Way to Health

Stayin' Alive

Dec 7, 2021

My most recent fun ("fun") technical challenge: at the intersection of application behavior, network behavior, OS behavior, and far more TCP details than I normally deal with as an application developer.

Michael Y. Kopinsky Michael Y. Kopinsky

Ah, ha, ha, ha, stayin’ alive, stayin’ alive.

Ah, ha, ha, ha, stayin’ alive.

- The Bee Gees

I recently dealt with a thorny technical issue that forced me to think far more about firewalls and TCP than I usually do. I heard that other teams in the health system are dealing with a similar problem, and thought this write-up would be worth sharing.

The issue we’re seeing is that the application (a queue worker on a low-volume application which only gets work at sporadic intervals) is keeping a connection open to the database open for hours with no activity. After an hour the firewall is dropping the connection, but in a way that neither the client (the PHP queue worker) nor the server (MySQL) knows about it. On the server, show processlist shows the connection as still connected and in a Sleep status, on the client side netstat -an shows the connection as alive and in an ESTABLISHED state, but when the client sends anything down the pipe, the packets are just being dropped by the firewall. This is explained well in this post on Network Engineering StackExchange.

We’ve seen similar manifestations of this in the past, where a long running task would start by writing to the database (INSERT INTO task_log(...)), shell out to do a bunch of work, and then write to the database (UPDATE task_log SET end_time=? WHERE id=?). The final write to the database, which was sometimes hours later, would error with MySQL server has gone away. We “fixed” that by slicing the work into smaller chunks that would finish before the firewall disconnected the connection.

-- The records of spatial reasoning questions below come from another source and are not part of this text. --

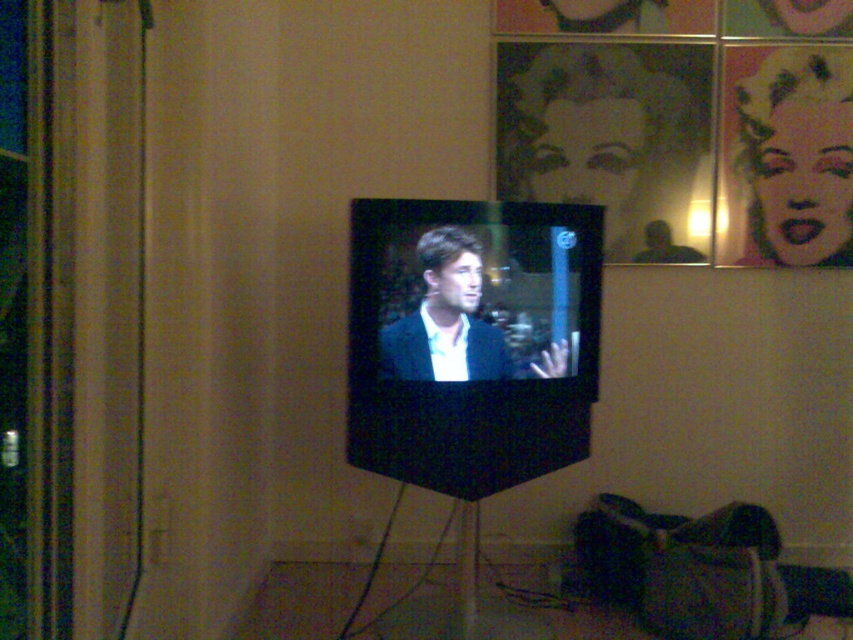
Is metallic silver portrait at upper center smaller than matte black portrait at upper right?

No, metallic silver portrait at upper center is not smaller than matte black portrait at upper right.

Is point (560, 173) positioned after point (759, 218)?

Yes, it is behind point (759, 218).

You are a GUI agent. You are given a task and a screenshot of the screen. Output one action in this format:
    pyautogui.click(x=<x>, y=<y>)
    Task: Click on the metallic silver portrait at upper center
    
    Given the screenshot: What is the action you would take?
    pyautogui.click(x=612, y=140)

Can you confirm if matte black portrait at upper right is thinner than matte black suit at center?

Correct, matte black portrait at upper right's width is less than matte black suit at center's.

The height and width of the screenshot is (640, 853). What do you see at coordinates (798, 154) in the screenshot? I see `matte black portrait at upper right` at bounding box center [798, 154].

Locate an element on the screen. matte black portrait at upper right is located at coordinates (798, 154).

Does point (614, 204) come farther from viewer compared to point (460, 330)?

Yes.

Which is more to the right, metallic silver portrait at upper center or matte black suit at center?

Positioned to the right is metallic silver portrait at upper center.

Who is more distant from viewer, (502, 61) or (445, 333)?

The point (502, 61) is more distant.

I want to click on metallic silver portrait at upper center, so click(612, 140).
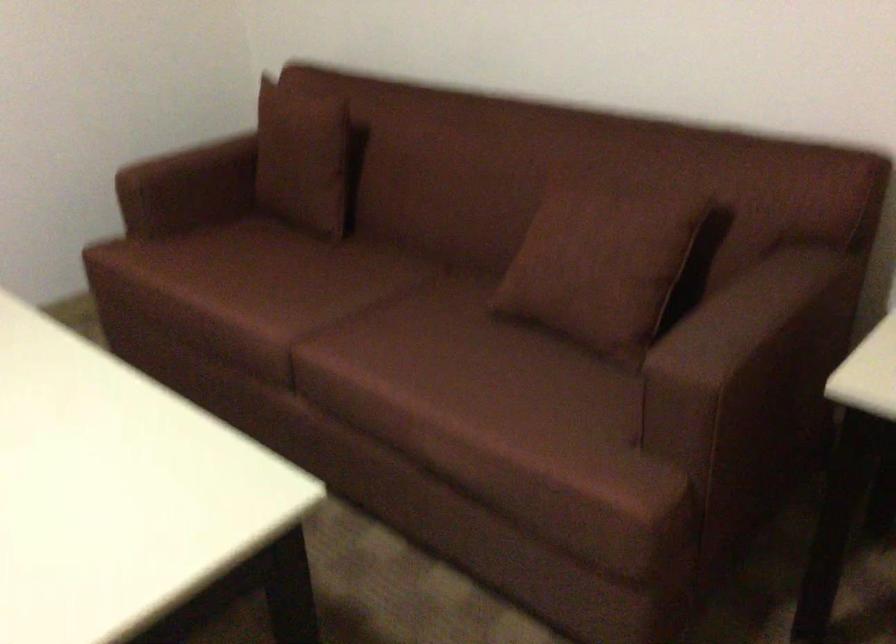
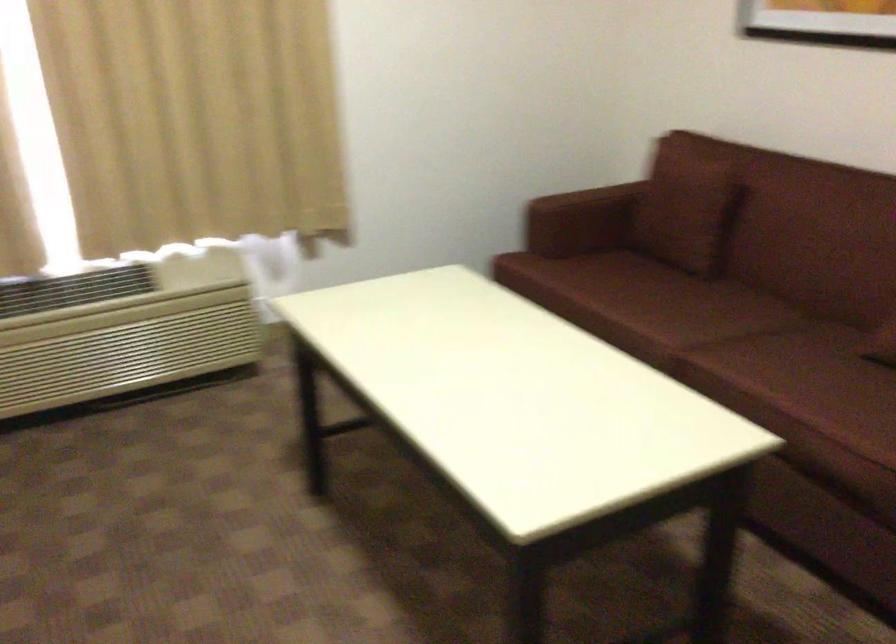
Find the pixel in the second image that matches point 193,199 in the first image.

(573, 225)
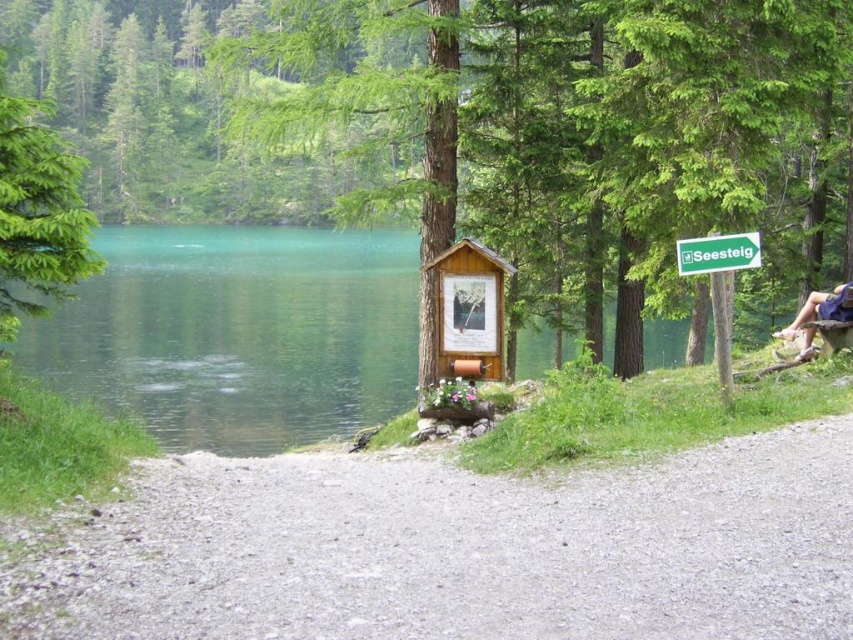
Between green plastic sign at upper right and brown wooden bench at right, which one is positioned lower?

Positioned lower is brown wooden bench at right.

Is green plastic sign at upper right shorter than brown wooden bench at right?

Indeed, green plastic sign at upper right has a lesser height compared to brown wooden bench at right.

Is point (724, 250) more distant than point (846, 321)?

No, it is in front of (846, 321).

The height and width of the screenshot is (640, 853). I want to click on green plastic sign at upper right, so click(718, 253).

Who is shorter, green matte tree at upper left or green plastic sign at upper right?

Standing shorter between the two is green plastic sign at upper right.

Which is above, green matte tree at upper left or green plastic sign at upper right?

Positioned higher is green matte tree at upper left.

Locate an element on the screen. The width and height of the screenshot is (853, 640). green matte tree at upper left is located at coordinates (38, 212).

This screenshot has height=640, width=853. Describe the element at coordinates (469, 310) in the screenshot. I see `wooden sign at center` at that location.

What do you see at coordinates (469, 310) in the screenshot? Image resolution: width=853 pixels, height=640 pixels. I see `wooden sign at center` at bounding box center [469, 310].

At what (x,y) coordinates should I click in order to perform the action: click on wooden sign at center. Please return your answer as a coordinate pair (x, y). Image resolution: width=853 pixels, height=640 pixels. Looking at the image, I should click on (469, 310).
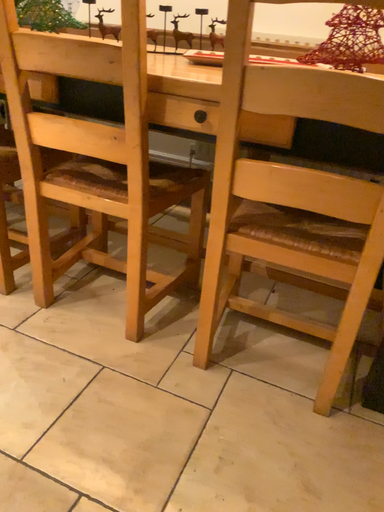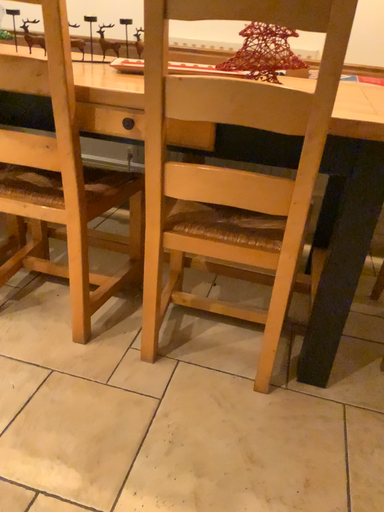
Question: Which way did the camera rotate in the video?

Choices:
 (A) rotated left
 (B) rotated right

Answer: (B)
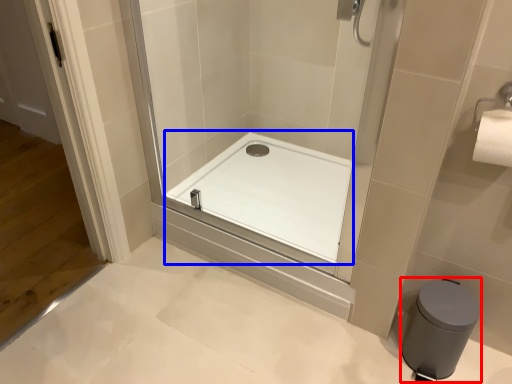
Question: Which object is closer to the camera taking this photo, bidet (highlighted by a red box) or bath (highlighted by a blue box)?

Choices:
 (A) bidet
 (B) bath

Answer: (A)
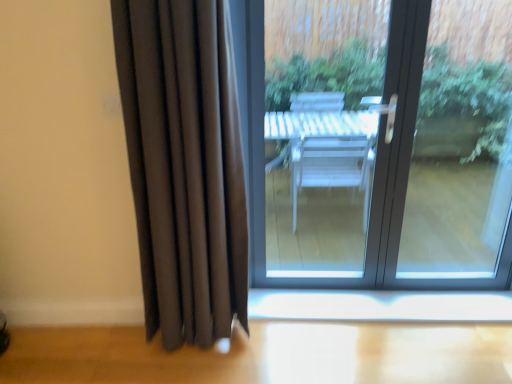
Locate an element on the screen. This screenshot has width=512, height=384. vacant region to the left of matte black curtain at left is located at coordinates (117, 350).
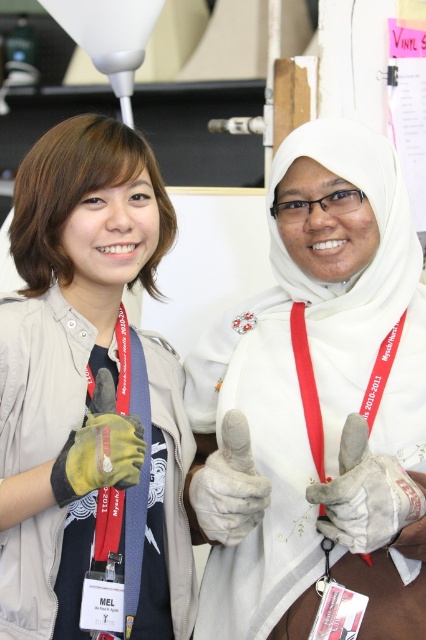
Is point (316, 284) positioned behind point (149, 221)?

Yes, point (316, 284) is farther from viewer.

Based on the photo, between white matte gloves at center and matte gray jacket at center, which one appears on the right side from the viewer's perspective?

white matte gloves at center is more to the right.

What are the coordinates of `white matte gloves at center` in the screenshot? It's located at (316, 403).

Which is behind, point (149, 486) or point (367, 394)?

Point (149, 486)

Where is `matte gray jacket at center`? The width and height of the screenshot is (426, 640). matte gray jacket at center is located at coordinates (86, 385).

Can you confirm if white matte gloves at center is taller than red fabric lanyard at center?

Correct, white matte gloves at center is much taller as red fabric lanyard at center.

Can you confirm if white matte gloves at center is shorter than red fabric lanyard at center?

No.

Which is behind, point (307, 180) or point (383, 352)?

Point (383, 352)

The image size is (426, 640). What are the coordinates of `white matte gloves at center` in the screenshot? It's located at (316, 403).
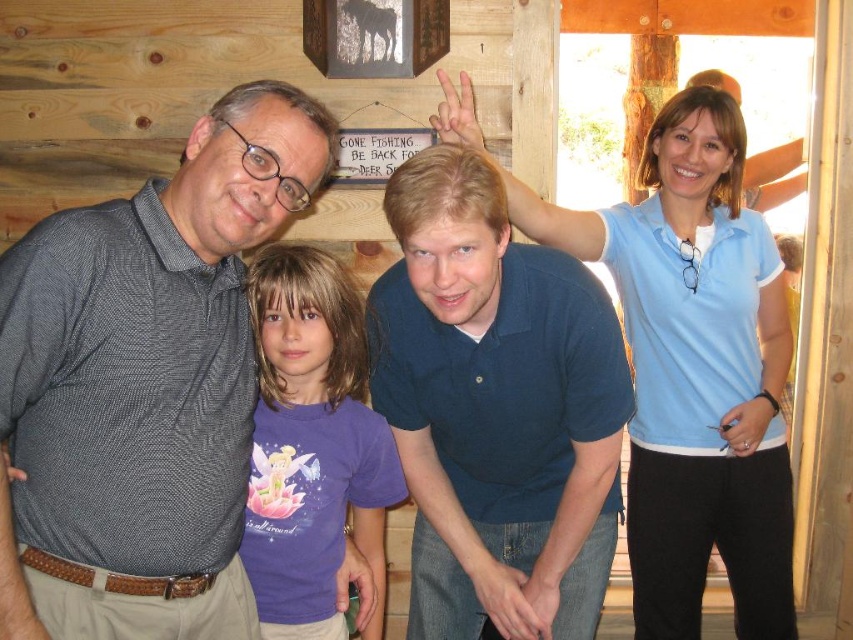
You are a photographer setting up for a group photo. You have two subjects wearing the matte gray shirt at left and the purple cotton shirt at center. The distance between them is crucial for your shot. If your camera can focus on objects within a 25 cm range, will you need to adjust their positions?

The matte gray shirt at left is 26.35 centimeters from the purple cotton shirt at center. Since the camera can only focus within 25 cm, you will need to adjust their positions to be closer.

You are a photographer taking a group photo of the scene described. You want to ensure that the dark blue polo shirt at center and the purple cotton shirt at center are clearly visible in the final shot. Given their distance apart, is there enough space between them for the camera to focus on both shirts individually?

The dark blue polo shirt at center is 21.80 centimeters away from the purple cotton shirt at center. This distance allows the camera to focus on both shirts individually as they are sufficiently spaced apart.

There are a few possible paths to fix this - in the firewall, in the client OS, and in the application.

  1. On the firewall: session-ttl controls how long to allow sessions to idle, defaulting to 3600 seconds. We could increase it (and attempted to do so to 7200 at one point, though we accidentally edited the wrong policy) but that just defers the problem. There shouldn’t be an arbitrary cutoff of inactivity after which a database connection freezes for 15 minutes, and making that timeout be 4 hours (or even 24 hours) instead of 2 hours delays it but doesn’t solve it.
  2. On the firewall: set timeout-send-rst enable tells the firewall to send an RST (reset) packet to both the client and server when the session times out. If the client and the server are notified that the connection timed out, they should hopefully be smart enough to reconnect rather than trying to use the black-holed connection.
  3. On the client OS, tell the networking stack to send a TCP keepalive - at a frequency (tcp_keepalive_time) shorter than the firewall’s session-ttl. By default Linux sends a keepalive every 120 minutes, but this is configurable. By sending a TCP keepalive from within the networking stack, this keeps the connection active and prevents the database from disconnecting it. https://tldp.org/HOWTO/TCP-Keepalive-HOWTO/usingkeepalive.html
  4. One additional option would be to set something on the application level, to force the application to send a query like SELECT 1 every 15 minutes. https://github.com/doctrine/dbal/pull/414 is an example of a library adding that functionality. This is contingent on database library support, and the application being able to send that 15-minute ping when otherwise idle.

What we did:

Monday: we temporarily implemented fix 3, setting the TCP keepalive interval in the client OS to 10 minutes instead of 2 hours. I observed through netstat timers (see below) that it was resetting the keepalive timer every 10 minutes, and we saw in the firewall session table that the session was indeed staying alive:

session info: proto=6 proto_state=01 duration=4238 expire=3563 timeout=3600 flags=00000000 sockflag=00000000

This tells us that although the connection has been ongoing for more than an hour (duration=4238), it only has 37 seconds (3600 - 3563) of inactivity. We also observed that with that fix in place, the application did behave as expected, and did not time out when sending a query to MySQL.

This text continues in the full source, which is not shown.